**Assignment**
Copy out the listing below line for line, from the line containing "Meld je aan voor onze nieuwsbrief!" through the end of the listing, and leave the pictures out of your copy.
[Dataset — start]
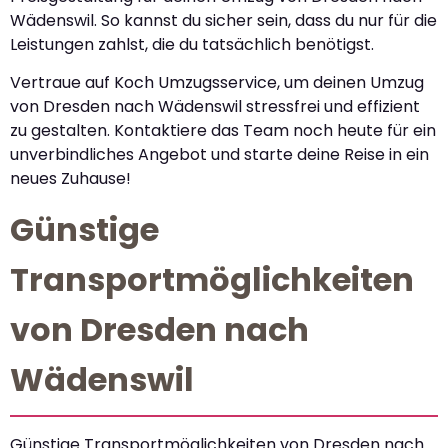
Wädenswil. So kannst du sicher sein, dass du nur für die
Leistungen zahlst, die du tatsächlich benötigst.
Vertraue auf Koch Umzugsservice, um deinen Umzug
von Dresden nach Wädenswil stressfrei und effizient
zu gestalten. Kontaktiere das Team noch heute für ein
unverbindliches Angebot und starte deine Reise in ein
neues Zuhause!
Günstige
Transportmöglichkeiten
von Dresden nach
Wädenswil
Günstige Transportmöglichkeiten von Dresden nach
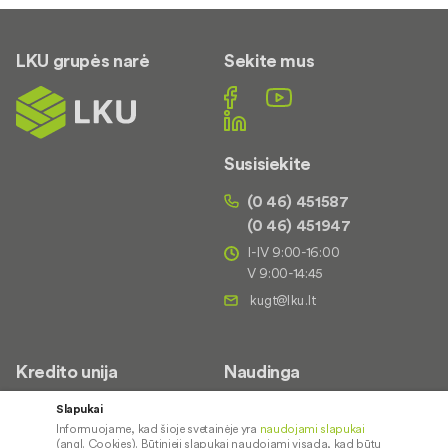
LKU grupės narė
Sekite mus
Susisiekite
(0 46) 451587
(0 46) 451947
I-IV 9:00-16:00
V 9:00-14:45
Kredito unija
Naudinga
Apie mus
Saugus paslaugų naudojimas
Slapukai
Informuojame, kad šioje svetainėje yra
naudojami slapukai
Kontaktai
Palūkanų normos
(angl. Cookies). Būtinieji slapukai naudojami visada, kad būtų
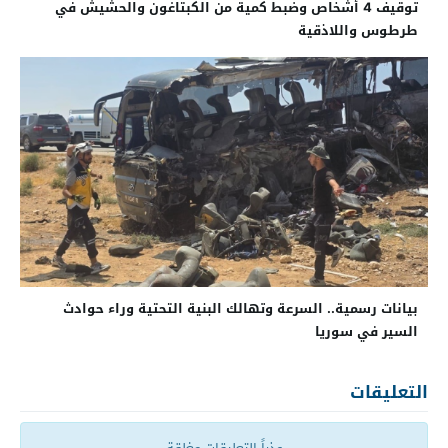
توقيف 4 أشخاص وضبط كمية من الكبتاغون والحشيش في
طرطوس واللاذقية
بيانات رسمية.. السرعة وتهالك البنية التحتية وراء حوادث
السير في سوريا
التعليقات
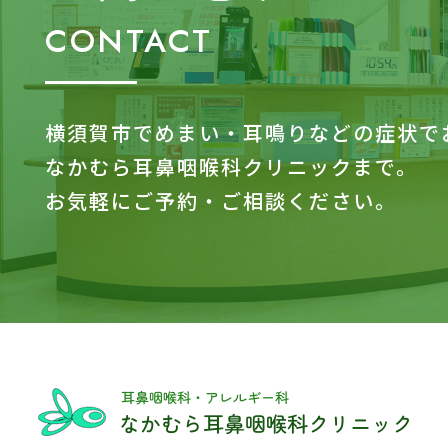
CONTACT
横須賀市でめまい・耳鳴りなどの症状で
なかむら耳鼻咽喉科クリニックまで。
お気軽にご予約・ご相談ください。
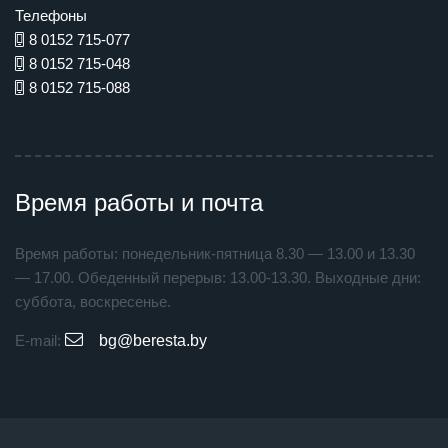
Телефоны
8 0152 715-077
8 0152 715-048
8 0152 715-088
Время работы и почта
Время работы: понедельник-пятница 8.30 — 13.00 и 13.30
— 17.00. Обеденный перерыв: 13.00-13.30. Выходные дни:
суббота, воскресенье.
E-mail:
bg@beresta.by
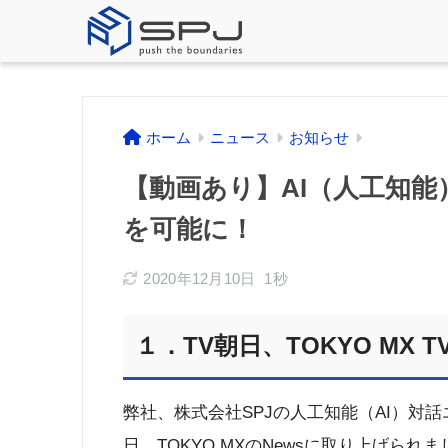
ホーム
ニュース
お知らせ
【動画あり】AI（人工知
を可能に！
2020年12月10日
1秒
１．TV朝日、TOKYO MX 
弊社、株式会社SPJの人工知能（AI）対話
日、TOKYO MXのNewsに取り上げられ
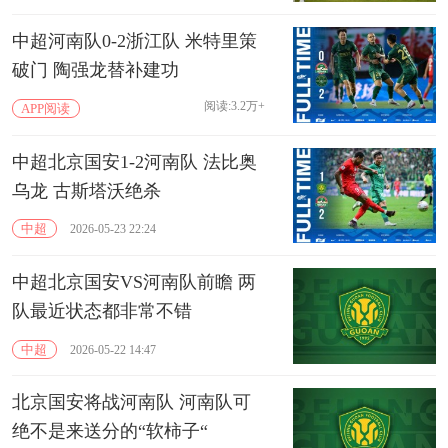
中超河南队0-2浙江队 米特里策
破门 陶强龙替补建功
阅读:3.2万+
APP阅读
中超北京国安1-2河南队 法比奥
乌龙 古斯塔沃绝杀
中超
2026-05-23 22:24
中超北京国安VS河南队前瞻 两
队最近状态都非常不错
中超
2026-05-22 14:47
北京国安将战河南队 河南队可
绝不是来送分的“软柿子“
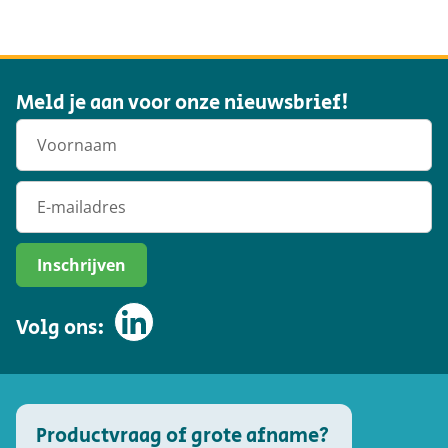
Meld je aan voor onze nieuwsbrief!
Inschrijven
Volg ons:
Productvraag of grote afname?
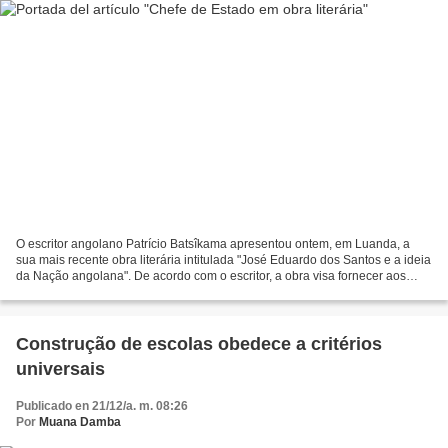
O escritor angolano Patrício Batsîkama apresentou ontem, em Luanda, a
sua mais recente obra literária intitulada "José Eduardo dos Santos e a ideia
da Nação angolana". De acordo com o escritor, a obra visa fornecer aos
historiadores informações sobre...
Construção de escolas obedece a critérios
universais
Publicado en 21/12/a. m. 08:26
Por
Muana Damba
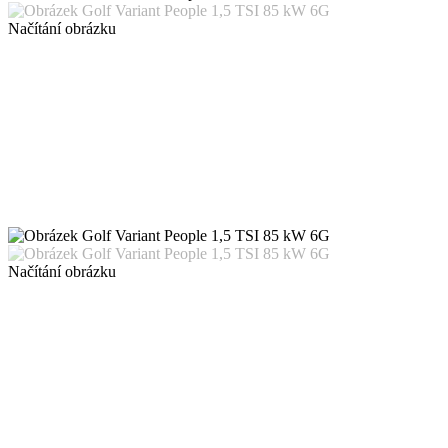
Načítání obrázku
Načítání obrázku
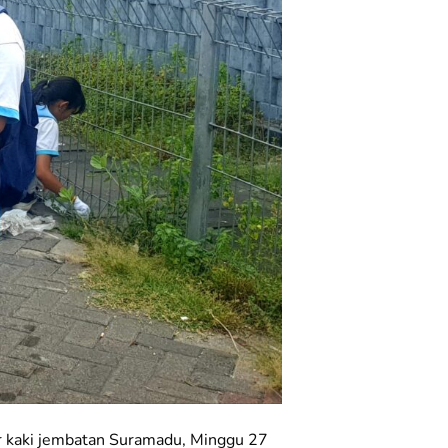
tar kaki jembatan Suramadu, Minggu 27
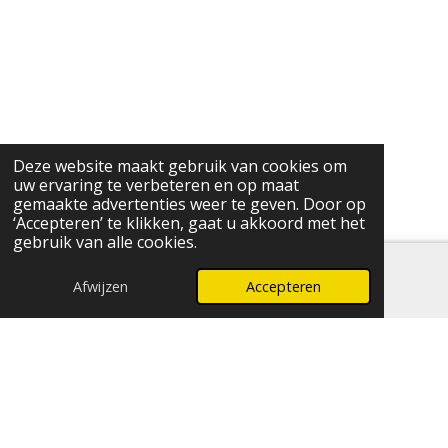
Deze website maakt gebruik van cookies om
uw ervaring te verbeteren en op maat
gemaakte advertenties weer te geven. Door op
‘Accepteren’ te klikken, gaat u akkoord met het
gebruik van alle cookies.
Afwijzen
Accepteren
E-mailadres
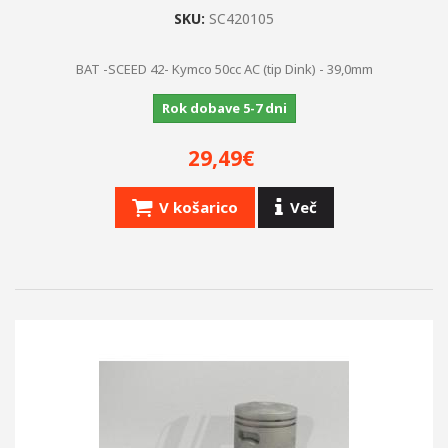
SKU:
SC420105
BAT -SCEED 42- Kymco 50cc AC (tip Dink) - 39,0mm
Rok dobave 5-7 dni
29,49€
V košarico
Več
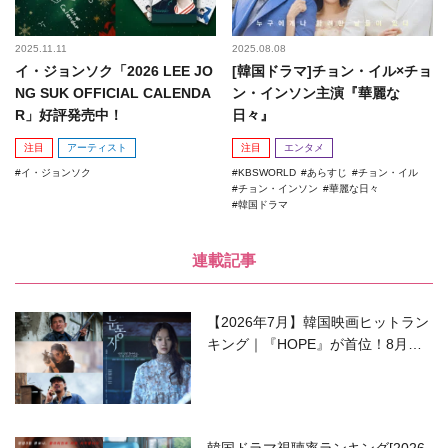
2025.11.11
2025.08.08
イ・ジョンソク「2026 LEE JO
[韓国ドラマ]チョン・イル×チョ
NG SUK OFFICIAL CALENDA
ン・インソン主演『華麗な
R」好評発売中！
日々』
注目
アーティスト
注目
エンタメ
イ・ジョンソク
KBSWORLD
あらすじ
チョン・イル
チョン・インソン
華麗な日々
韓国ドラマ
連載記事
【2026年7月】韓国映画ヒットラン
キング｜『HOPE』が首位！8月公
開の注目作は？
韓国ドラマ視聴率ランキング[2026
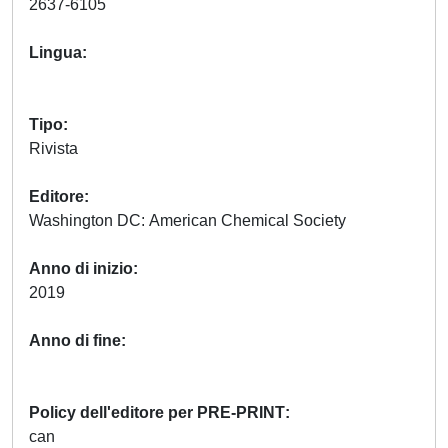
2637-6105
Lingua
Tipo
Rivista
Editore
Washington DC: American Chemical Society
Anno di inizio
2019
Anno di fine
Policy dell'editore per PRE-PRINT
can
[Dataset — finish]
**Response to the task**
Meld je aan voor onze nieuwsbrief!
Inschrijven
Volg ons:
Productvraag of grote afname?
O escritor angolano Patrício Batsîkama apresentou ontem, em Luanda, a
sua mais recente obra literária intitulada "José Eduardo dos Santos e a ideia
da Nação angolana". De acordo com o escritor, a obra visa fornecer aos
historiadores informações sobre...
Construção de escolas obedece a critérios
universais
Publicado en 21/12/a. m. 08:26
Por
Muana Damba
Načítání obrázku
Načítání obrázku
tar kaki jembatan Suramadu, Minggu 27
Deze website maakt gebruik van cookies om
uw ervaring te verbeteren en op maat
gemaakte advertenties weer te geven. Door op
‘Accepteren’ te klikken, gaat u akkoord met het
gebruik van alle cookies.
Afwijzen
Accepteren
E-mailadres
SKU:
SC420105
BAT -SCEED 42- Kymco 50cc AC (tip Dink) - 39,0mm
Rok dobave 5-7 dni
29,49€
V košarico
Več
2025.11.11
2025.08.08
イ・ジョンソク「2026 LEE JO
[韓国ドラマ]チョン・イル×チョ
NG SUK OFFICIAL CALENDA
ン・インソン主演『華麗な
R」好評発売中！
日々』
注目
アーティスト
注目
エンタメ
イ・ジョンソク
KBSWORLD
あらすじ
チョン・イル
チョン・インソン
華麗な日々
韓国ドラマ
連載記事
【2026年7月】韓国映画ヒットラン
キング｜『HOPE』が首位！8月公
開の注目作は？
韓国ドラマ視聴率ランキング[2026
2637-6105
Lingua
Tipo
Rivista
Editore
Washington DC: American Chemical Society
Anno di inizio
2019
Anno di fine
Policy dell'editore per PRE-PRINT
can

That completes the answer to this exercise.